The wedding planner starts talking.
I stop listening after the first thirty seconds because if I pay attention to the details of this wedding, to the flowers and the music and the specific timeline of how Isabella becomes Vittorio's wife, I'm going to do something that will get everyone in this room killed.
Instead, I slide my hand under the table and rest it on Isabella's thigh.
I feel the exact moment she registers it, the almost imperceptible straightening of her spine, the way her hands still in her lap, the careful breath she takes through her nose.
I leave my hand there and do nothing. Just let her feel it. Let her sit with the weight of it while the planner talks about Saturday's timeline.
Vittorio leans in and says something low to Isabella and she turns to him with a polite smile and I watch her do it and I drag my thumb slowly up the inside of her thigh.
Her smile doesn't falter. But her hand drops to her lap and her fingers close around my wrist and squeeze, a warning, or a plea, I genuinely cannot tell which, and I turn my hand over under her grip and press my palm flat against the warmth of her inner thigh and watch her swallow.
The planner flips to a new section of her folder.
"Everything is on schedule.
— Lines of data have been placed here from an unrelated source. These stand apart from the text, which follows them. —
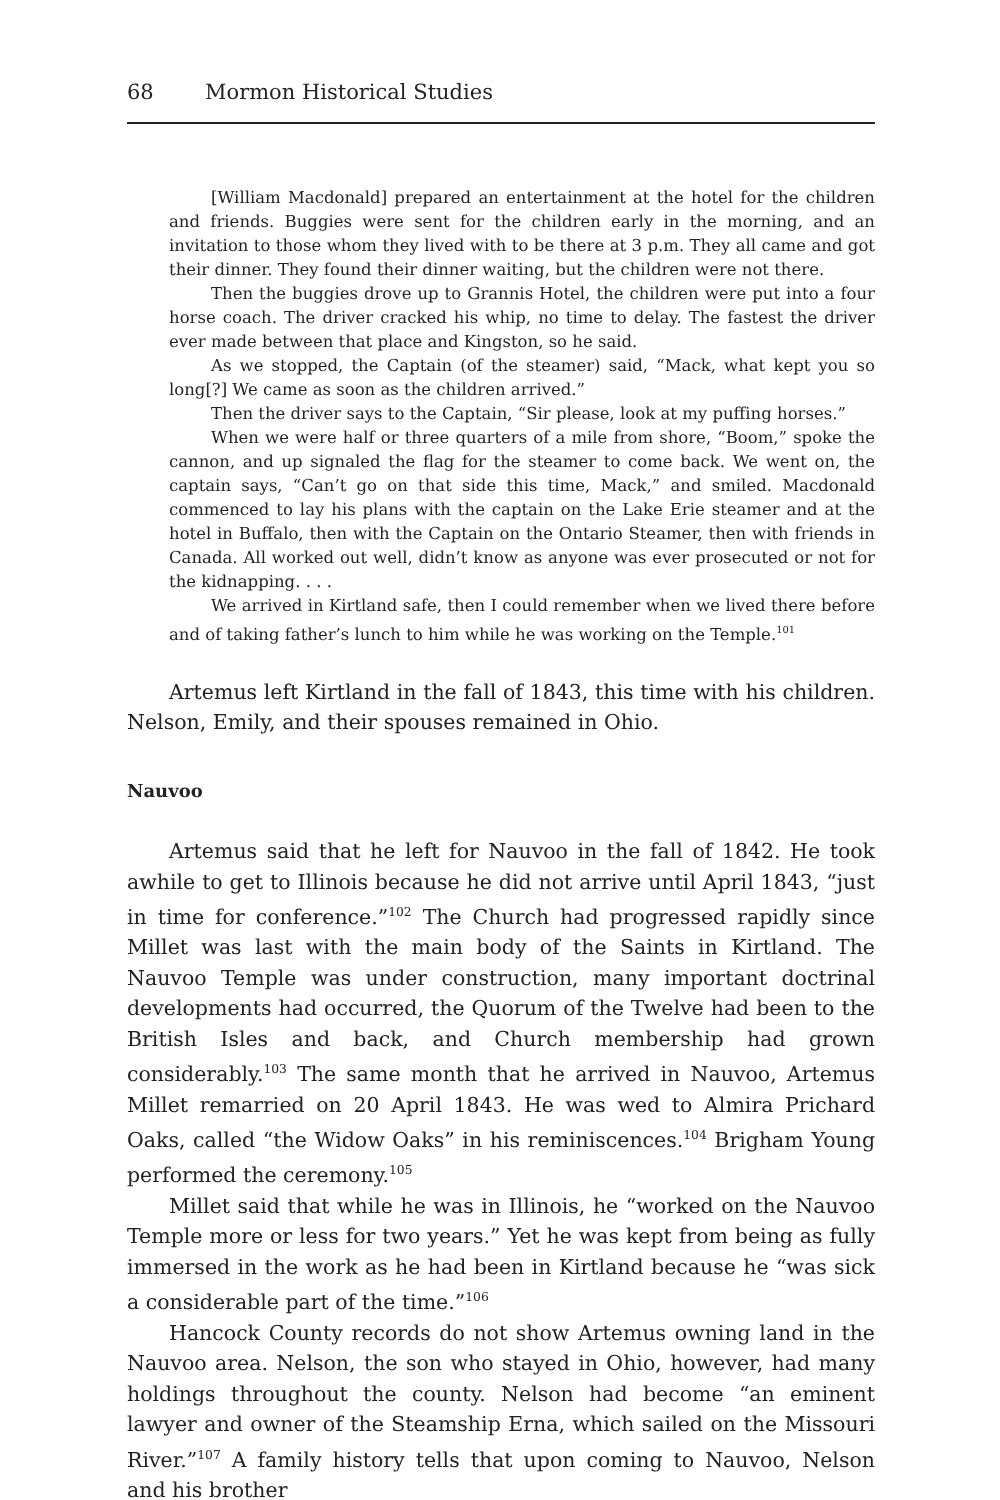68 Mormon Historical Studies
[William Macdonald] prepared an entertainment at the hotel for the children and friends. Buggies were sent for the children early in the morning, and an invitation to those whom they lived with to be there at 3 p.m. They all came and got their dinner. They found their dinner waiting, but the children were not there.
Then the buggies drove up to Grannis Hotel, the children were put into a four horse coach. The driver cracked his whip, no time to delay. The fastest the driver ever made between that place and Kingston, so he said.
As we stopped, the Captain (of the steamer) said, “Mack, what kept you so long[?] We came as soon as the children arrived.”
Then the driver says to the Captain, “Sir please, look at my puffing horses.”
When we were half or three quarters of a mile from shore, “Boom,” spoke the cannon, and up signaled the flag for the steamer to come back. We went on, the captain says, “Can’t go on that side this time, Mack,” and smiled. Macdonald commenced to lay his plans with the captain on the Lake Erie steamer and at the hotel in Buffalo, then with the Captain on the Ontario Steamer, then with friends in Canada. All worked out well, didn’t know as anyone was ever prosecuted or not for the kidnapping. . . .
We arrived in Kirtland safe, then I could remember when we lived there before and of taking father’s lunch to him while he was working on the Temple.<sup>101</sup>
Artemus left Kirtland in the fall of 1843, this time with his children. Nelson, Emily, and their spouses remained in Ohio.
Nauvoo
Artemus said that he left for Nauvoo in the fall of 1842. He took awhile to get to Illinois because he did not arrive until April 1843, “just in time for conference.”<sup>102</sup> The Church had progressed rapidly since Millet was last with the main body of the Saints in Kirtland. The Nauvoo Temple was under construction, many important doctrinal developments had occurred, the Quorum of the Twelve had been to the British Isles and back, and Church membership had grown considerably.<sup>103</sup> The same month that he arrived in Nauvoo, Artemus Millet remarried on 20 April 1843. He was wed to Almira Prichard Oaks, called “the Widow Oaks” in his reminiscences.<sup>104</sup> Brigham Young performed the ceremony.<sup>105</sup>
Millet said that while he was in Illinois, he “worked on the Nauvoo Temple more or less for two years.” Yet he was kept from being as fully immersed in the work as he had been in Kirtland because he “was sick a considerable part of the time.”<sup>106</sup>
Hancock County records do not show Artemus owning land in the Nauvoo area. Nelson, the son who stayed in Ohio, however, had many holdings throughout the county. Nelson had become “an eminent lawyer and owner of the Steamship Erna, which sailed on the Missouri River.”<sup>107</sup> A family history tells that upon coming to Nauvoo, Nelson and his brother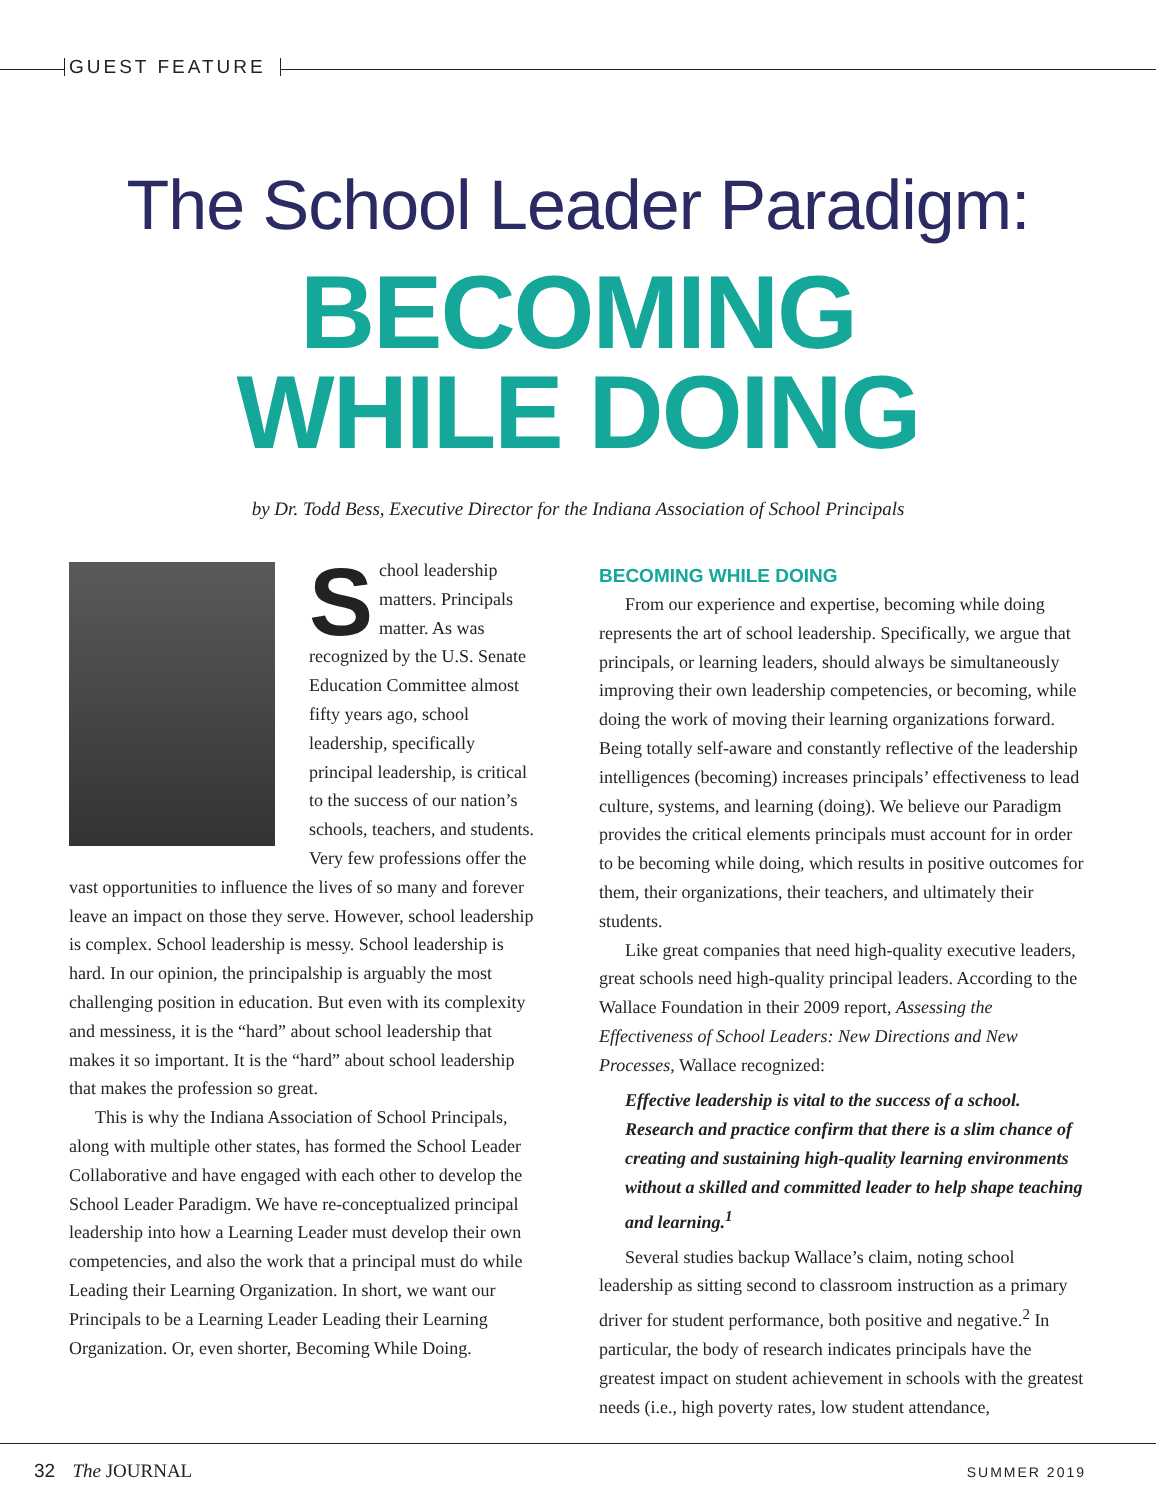GUEST FEATURE
The School Leader Paradigm:
BECOMING
WHILE DOING
by Dr. Todd Bess, Executive Director for the Indiana Association of School Principals
School leadership matters. Principals matter. As was recognized by the U.S. Senate Education Committee almost fifty years ago, school leadership, specifically principal leadership, is critical to the success of our nation’s schools, teachers, and students. Very few professions offer the vast opportunities to influence the lives of so many and forever leave an impact on those they serve. However, school leadership is complex. School leadership is messy. School leadership is hard. In our opinion, the principalship is arguably the most challenging position in education. But even with its complexity and messiness, it is the “hard” about school leadership that makes it so important. It is the “hard” about school leadership that makes the profession so great.
This is why the Indiana Association of School Principals, along with multiple other states, has formed the School Leader Collaborative and have engaged with each other to develop the School Leader Paradigm. We have re-conceptualized principal leadership into how a Learning Leader must develop their own competencies, and also the work that a principal must do while Leading their Learning Organization. In short, we want our Principals to be a Learning Leader Leading their Learning Organization. Or, even shorter, Becoming While Doing.
BECOMING WHILE DOING
From our experience and expertise, becoming while doing represents the art of school leadership. Specifically, we argue that principals, or learning leaders, should always be simultaneously improving their own leadership competencies, or becoming, while doing the work of moving their learning organizations forward. Being totally self-aware and constantly reflective of the leadership intelligences (becoming) increases principals’ effectiveness to lead culture, systems, and learning (doing). We believe our Paradigm provides the critical elements principals must account for in order to be becoming while doing, which results in positive outcomes for them, their organizations, their teachers, and ultimately their students.
Like great companies that need high-quality executive leaders, great schools need high-quality principal leaders. According to the Wallace Foundation in their 2009 report, Assessing the Effectiveness of School Leaders: New Directions and New Processes, Wallace recognized:
Effective leadership is vital to the success of a school. Research and practice confirm that there is a slim chance of creating and sustaining high-quality learning environments without a skilled and committed leader to help shape teaching and learning.<sup>1</sup>
Several studies backup Wallace’s claim, noting school leadership as sitting second to classroom instruction as a primary driver for student performance, both positive and negative.<sup>2</sup> In particular, the body of research indicates principals have the greatest impact on student achievement in schools with the greatest needs (i.e., high poverty rates, low student attendance,
32 The JOURNAL SUMMER 2019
The wedding will take place in five days," she says brightly." We've confirmed the venue, the catering, the florals, and the security details. "
Five days.
The number sits in my chest like a countdown timer.
"Security will need to be thorough," Salvatore says, and his voice pulls me back into the conversation. "Given recent events with the O'Rourkes, I want additional measures in place."
"Agreed," Matteo says. "Enzo will coordinate with your head of security. We'll have overlapping coverage."
Salvatore nods and then his eyes move to me with an expression I can't immediately read, something assessing and patient. "Your reputation precedes you, Bianchi. Matteo speaks highly of your capabilities."
Across the table, Rafael's mouth twitches. Dante doesn't react at all, which somehow feels worse.
"Thank you," I say, because I can't think of anything else to say.
I move higher.
Isabella's grip on my wrist tightens to the point of pain. I let her have it. I keep moving and she keeps squeezing and neither of us looks at the other.
Across the table Matteo is making notes on something, Salvatore is asking about security positioning and Vittorio is nodding with that easy confidence of a man who has never once in his life considered that something he wanted might not materialize.
I get to exactly where I want to be and stop.
Just pressure. Just heat. Just my hand and the thin fabric between us and the knowledge, which I am choosing to let ruin me, that she's not moving my hand.
Isabella reaches for her water glass.
Her fingers are not entirely steady.
She takes a sip, sets it down and crosses her ankles under the table and I feel her shift, the tiniest adjustment of her hips, and my jaw tightens because that was not her trying to move away from me.
Salvatore says something about guest lists.
I push the fabric aside.
Isabella makes a sound — barely a sound, half a breath, swallowed so fast that nobody in this room catches it except me. I keep it, filing it away next to every other sound she's ever made for me — and her nails find my wrist, digging into it while she trembles against them.
There you are.
"Vittorio," Salvatore says, "your thoughts on the seating arrangements?"
Vittorio turns to answer his father.